Monument - Restauration

Le pyramidion de l’Obélisque de Louxor a enfin sa pointe

Par Louise Wagon · lejournaldesarts.fr

Le 22 juin 2023 - 449 mots

PARIS

La restauration de l’Obélisque de Louxor, menée en 2022, se clôt par la pose d’une fine pointe en or au sommet du pyramidion. 

L'Obélisque de la place de la Concorde restauré. © DRAC Île-de-France
L'Obélisque de la place de la Concorde restauré.
© DRAC Île-de-France

Le sommet de l’obélisque sur la place de la Concorde, appelé le pyramidion, a été complété d’une fine pointe en acier recouverte de feuilles d’or, d’une quinzaine de centimètres, mardi 20 juin, en présence de Rima Abdul Malak, ministre de la Culture. La pointe a été réalisée par les Ateliers d’art Saint-Jacques et la Fonderie de Coubertin

Offert par l’Égypte à la France en 1830, l’Obélisque de Louxor « est arrivé à Paris sans sa pointe érodée au fil des siècles », a expliqué à l’AFP Isabelle Morin-Loutrel, conservatrice des monuments historiques. Le sommet de l’obélisque, érigé place de la Concorde en 1836 à l’initiative du roi Louis-Philippe est resté à l’état de moignon jusqu’en 1998. A cette date , un pyramidion doré a alors été installé, mais sans sa pointe, pour des raisons techniques et par crainte de la foudre. 
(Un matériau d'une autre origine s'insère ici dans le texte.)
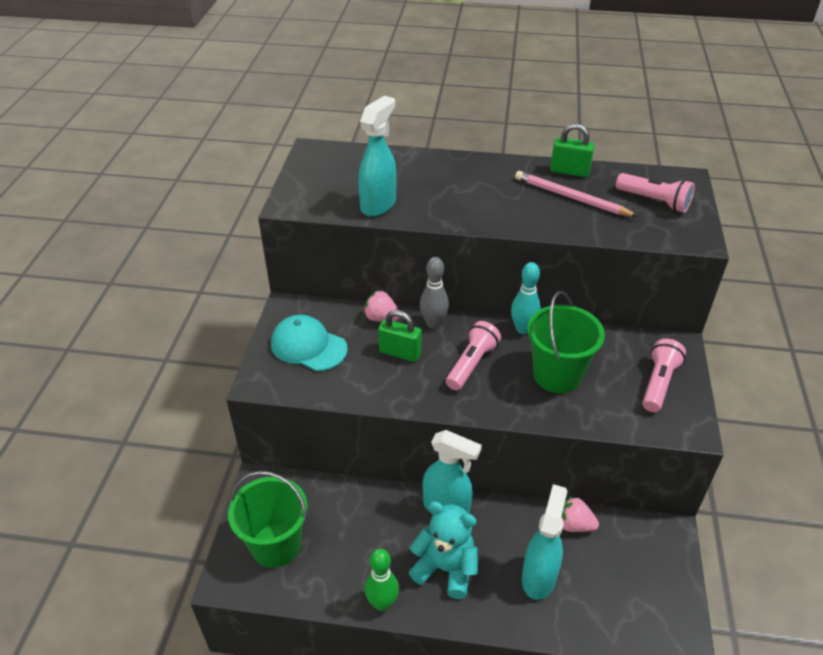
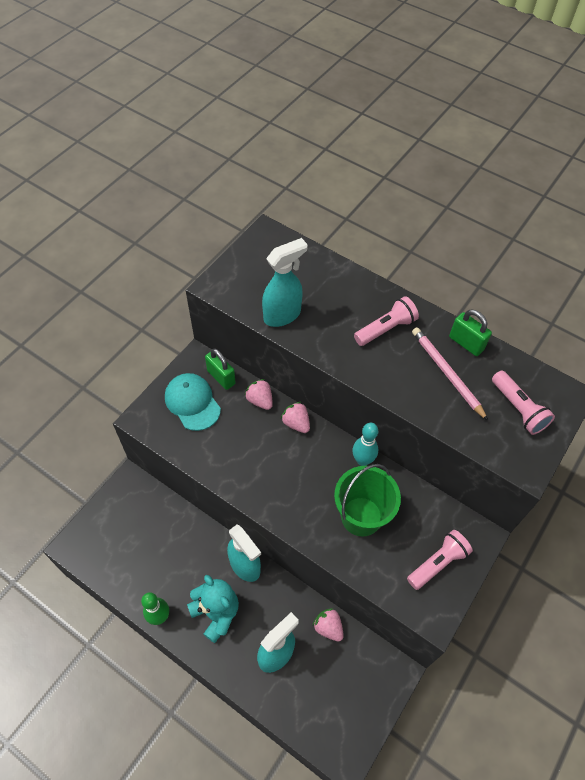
camera: 25 degrees right, 15 degrees up
(276, 545) = (115, 536): green bucket -> none
(400, 353) = (254, 439): green padlock -> green padlock (221, 377)
(433, 323) = (296, 423): grey bowling pin -> pink strawberry
(471, 364) = (302, 475): pink flashlight -> pink flashlight (385, 329)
Pour compléter le pyramidion, il a d’abord fallu déterminer le matériau adéquat pour résister à la foudre, puis le design de la pointe. « Il y a un travail d’étude parce qu’une pointe comme ça, en définitive, n’est pas droite. Elle est légèrement bombée. On connaît ça depuis l’Antiquité. Si l’on réalise une pointe parfaitement droite, vue en contre-plongée, elle paraîtra creuse. Donc il faut d’abord définir une courbe, qui va lui donner, d’en bas, une impression de rectitude », explique Laurent Roturier, directeur de la Direction régionale des affaires culturelles (DRAC) d’Île-de-France. 

Deux raisons président au choix de la pose de cette fine pointe. D’une part, la pointe, dorée à la feuille d’or, ainsi que le pyramidion qui le porte, rendent hommage à Ramsès II, commanditaire de l’obélisque. D’autre part, la pointe permettra d’éviter que les volatiles ne se posent sur l’obélisque et le recouvrent de leurs déjections, occasionnant des dégradations. 

Cette pointe parachève ainsi la restauration de l’obélisque, qui lui a permis de retrouver sa couleur granit rose moucheté d’éclats blanc, crème, gris et noir. « Ce n’est pas une dégradation importante qui a amené cette restauration, mais le souhait […] de redonner sa lumière, sa tonalité originale à cet obélisque qui a évidemment subi les affres de la pollution, en particulier automobile », expliquait Roselyne Bachelot, ancienne ministre de la Culture, dans un entretien au Parisien, en 2022. 

Le chantier d’un million d’euros, financé en grande partie par la société Kärcher et dirigé par la DRAC d’Île-de-France, s’inscrit dans le cadre de célébrations du bicentenaire du déchiffrage des hiéroglyphes par Champollion. C’est en septembre 1822 que l’égyptologue a annoncé avoir percé le secret des écritures égyptiennes et publié ce qui allait devenir le texte fondateur du déchiffrement des hiéroglyphes.